The fear is not unfounded. When Juan and his wife reported his son’s abuse a year after it took place in 2010, the family were bombarded with threats that forced them to move house in 2013, said Cautrecosas.
“We got calls with the caller remaining silent then putting the phone down and we were stopped in the street by a sinister figure rubbing his hands and telling us we would pay for what we were doing. The school did nothing and took the side of the priest who got 11 years, which the Supreme Court reduced to two,” he says.
When Emiliano reported his abuse several years ago, he says the bishop allowed his surviving abuser to take him to court for making false accusations. His more recent checkered past was brought up and he was depicted as a delinquent on the make.
Varona suggests that the figure of 0.8% is just the tip of the iceberg.
“Given this is from 1950 — when Franco was in power and there were many religious schools — it is not credible,” she says.
But Spain’s Catholic Church insists any abuse is exceptional. On top of which, bishops have declared themselves pioneers in getting to the bottom of any allegations with a ground-breaking set of rules to bolster the support offered by their Offices for the Protection of Minors, which were set up in March 2020 in each of Spain’s 70 dioceses on the orders of Pope Francis.
But Juan Cuatrecasos from ANIR is incensed by their claims.
“It is not acceptable for them to boast about alleged anti-paedophilia norms, declaring themselves pioneers, when it is already well known that their attitude of not being pro-active in the investigation of their crimes betrays them,” he says. “It is shameful and intolerable that they continue to deny and conceal the truth. November 20 is Universal Children’s Day; it would have been an act of humanity and empathy if they had taken this into account before disrespecting children and their rights again.”
Regarding the Offices for the Protection of Minors, Varona says, “I know from victims that have gone to these offices that they don’t feel well-treated. You have to create an independent entity like Ireland’s Towards Healing.”
So will Spain’s Catholic Church be persuaded to launch an investigation? After all, the hymn La Muerte no es el Final, composed by the late priest Ceráreo Gabaráin, who was accused of multiple cases of abuse while teaching at the Maristas religious school in Madrid, is still played by the Spanish Armed Forces and sung by King Felipe VI on National Day, with suggestions it should be banned met with incredulity.

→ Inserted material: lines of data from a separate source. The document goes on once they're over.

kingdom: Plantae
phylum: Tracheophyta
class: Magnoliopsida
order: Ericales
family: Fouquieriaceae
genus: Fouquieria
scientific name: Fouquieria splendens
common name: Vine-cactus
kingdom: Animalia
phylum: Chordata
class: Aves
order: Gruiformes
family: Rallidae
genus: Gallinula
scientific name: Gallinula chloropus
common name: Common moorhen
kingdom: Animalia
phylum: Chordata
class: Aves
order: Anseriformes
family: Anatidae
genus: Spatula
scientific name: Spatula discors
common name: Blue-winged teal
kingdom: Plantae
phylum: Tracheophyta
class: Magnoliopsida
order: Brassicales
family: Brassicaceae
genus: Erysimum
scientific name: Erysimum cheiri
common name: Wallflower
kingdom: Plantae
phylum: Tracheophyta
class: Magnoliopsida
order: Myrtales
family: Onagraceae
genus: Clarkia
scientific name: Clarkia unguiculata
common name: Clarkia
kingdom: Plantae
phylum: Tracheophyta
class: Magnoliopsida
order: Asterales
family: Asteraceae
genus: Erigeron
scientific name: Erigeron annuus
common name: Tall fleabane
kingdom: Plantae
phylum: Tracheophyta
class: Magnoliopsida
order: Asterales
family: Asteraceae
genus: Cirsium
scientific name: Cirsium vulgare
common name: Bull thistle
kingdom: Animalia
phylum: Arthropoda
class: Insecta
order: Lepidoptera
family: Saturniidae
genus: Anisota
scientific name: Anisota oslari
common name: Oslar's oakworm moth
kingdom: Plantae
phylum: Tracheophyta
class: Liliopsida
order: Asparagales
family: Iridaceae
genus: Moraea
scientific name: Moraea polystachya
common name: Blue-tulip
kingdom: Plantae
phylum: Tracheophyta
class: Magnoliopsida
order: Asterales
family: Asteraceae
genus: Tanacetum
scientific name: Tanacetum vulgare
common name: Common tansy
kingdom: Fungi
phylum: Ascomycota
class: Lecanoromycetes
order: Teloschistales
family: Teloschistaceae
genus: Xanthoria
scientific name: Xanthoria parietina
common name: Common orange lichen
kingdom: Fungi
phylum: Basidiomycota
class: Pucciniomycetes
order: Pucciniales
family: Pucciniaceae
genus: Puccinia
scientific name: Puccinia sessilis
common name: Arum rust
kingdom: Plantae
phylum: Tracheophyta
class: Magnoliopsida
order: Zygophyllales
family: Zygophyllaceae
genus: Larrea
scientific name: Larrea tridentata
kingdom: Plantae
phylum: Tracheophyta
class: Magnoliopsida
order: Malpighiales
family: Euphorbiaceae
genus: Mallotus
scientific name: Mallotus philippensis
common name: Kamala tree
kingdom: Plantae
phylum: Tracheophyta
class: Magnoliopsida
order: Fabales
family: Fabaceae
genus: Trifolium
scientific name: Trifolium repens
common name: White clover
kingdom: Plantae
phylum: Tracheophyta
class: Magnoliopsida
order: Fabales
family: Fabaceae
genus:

“Such a conviction would be medieval,” said spokesman Argüello after the US banned it in August.
Enrique mentions the 2015 movie Spotlight, the true story of how the Boston Globe flagged up the child abuse within the local Catholic Archdiocese and says he feels sad the same thing won’t happen in Spain.
“Any change here will be to a lesser extent,” he says. “The transition hasn’t been completed, culturally speaking. There are still many taboos; we’re not a free-thinking society; not a full democracy. It’s well known that you better watch out if you’re taking issue with the clergy, and when people want to say you’ve come up against a brick wall, there’s the Spanish saying ‘You’ve come up against the Church’.”
At the end of the 117th assembly of Spain’s Episcopal Conference, some of the alleged victims may be feeling exactly that.
Euronews asked Spain’s Catholic Church to comment on this article but it had not responded by the time of publication.